Uniforms

These are the nine uniform polyhedra of the Klein quartic. They can be divided into the regulars (2), quasiregular (1), truncates (2), cantellate (1), omnitruncate (1) and the non-Wythoffians (2). All of these beside the non-Wythoffians have... say, Q₃ symmetry, of order 336. Sure, let's call it Q₃.

List

Regulars

• Quartic icositetrahedron (quart) — formally called the Klein map, has 24 heptagonal faces, with the Schläfli symbol {7,3}₈.
• Quartic pentecontahexahedron (klein) — formally called the dual Klein map, has 56 triangular faces, with the Schläfli symbol {3,7}₈. Has 19 diminishings, one of which is uniform.

Quasiregular

• Quartic pentecontahexicositetrahedron (kuq) — has 56 triangular and 24 heptagonal faces, being the rectification of either regular. Has three diminishings that behave like rotundae.

Truncates

These are the truncations of the regulars.

• Truncated quartic icositetrahedron (tiqua) — has 56 triangular and 24 heptagonal symmetry tetradecagonal faces.
• Truncated quartic pentecontahexahedron (tikle) — has 56 triangular symmetry hexagonal and 24 heptagonal faces.

Cantellate

• Small quartic rhombipentecontahexicositetrahedron (sirkuq) — has 56 triangular, 84 rectangular symmetry square and 24 heptagonal faces, being the cantellation of either regular. It is also the rectification of the quartic pentecontahexicositetrahedron, with it being made uniform. It has 158 diminishings and gyrations.

Omnitruncate

• Great quartic rhombipentecontahexicositetrahedron (girkuq) — has 56 triangular symmetry hexagonal, 84 rectangular symmetry square and 24 heptagonal symmetry tetradecagonal faces, being the omnitruncation of either regular. It is also the truncation of the quartic pentecontahexicositetrahedron, with it being made uniform..

Non-Wythoffian

These cannot be obtained by performing Wythoffian operations on the regulars. The first one is standard for any 3D symmetry, but the second is much more unique...

• Snub quartic pentecontahexicositetrahedron (sniq) — has 84 asymmetrical triangular, 56 chiral triangular and 24 chiral heptagonal faces, being the alternation of the omnitruncation of either regular. Has Q₃+ symmetry.
• Disantitridiminished quartic pentecontahexahedron (datiduk) — often simply called the tridiminished quartic pentecontahexahedron (tiduk), has 14 chiral triangular, 21 bilateral symmetry triangular and 3 heptagonal faces.

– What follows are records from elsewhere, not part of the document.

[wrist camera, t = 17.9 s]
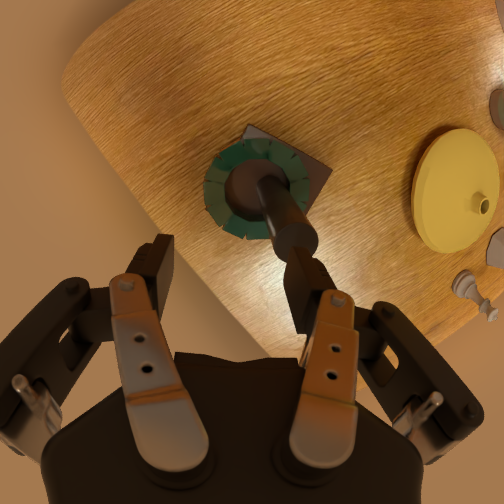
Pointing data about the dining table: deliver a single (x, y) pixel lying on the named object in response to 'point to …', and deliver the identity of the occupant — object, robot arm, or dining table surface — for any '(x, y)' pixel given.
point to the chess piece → (473, 293)
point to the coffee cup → (497, 108)
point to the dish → (500, 11)
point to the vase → (454, 190)
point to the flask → (496, 250)
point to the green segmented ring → (237, 155)
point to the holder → (276, 197)
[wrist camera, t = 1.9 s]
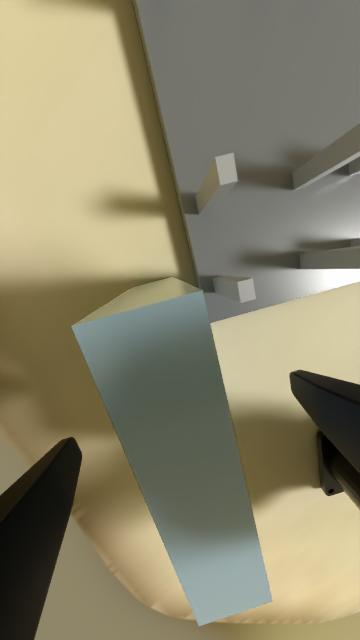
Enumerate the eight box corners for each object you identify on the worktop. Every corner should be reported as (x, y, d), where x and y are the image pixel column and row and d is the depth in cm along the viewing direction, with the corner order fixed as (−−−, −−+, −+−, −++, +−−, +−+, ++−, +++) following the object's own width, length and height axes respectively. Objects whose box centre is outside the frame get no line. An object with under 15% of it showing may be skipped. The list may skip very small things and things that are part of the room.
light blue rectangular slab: (209, 417, 14) (272, 601, 6) (176, 426, 14) (199, 626, 6) (172, 276, 11) (202, 290, 4) (131, 287, 11) (70, 326, 3)
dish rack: (431, 256, 13) (566, 250, 8) (205, 319, 12) (230, 346, 8) (477, -292, 7) (896, -1030, 3) (80, -225, 7) (-44, -1016, 3)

As the name implies, it can be made from diminishing three opposite sets of vertices from the quartic pentecontahexahedron. As a result, it is kind of an analog to the pentagonal antiprism with the icosahedron. Has thrice-heptagonal symmetry of order 42. In the image, the heptagons are represented as a red group of triangles.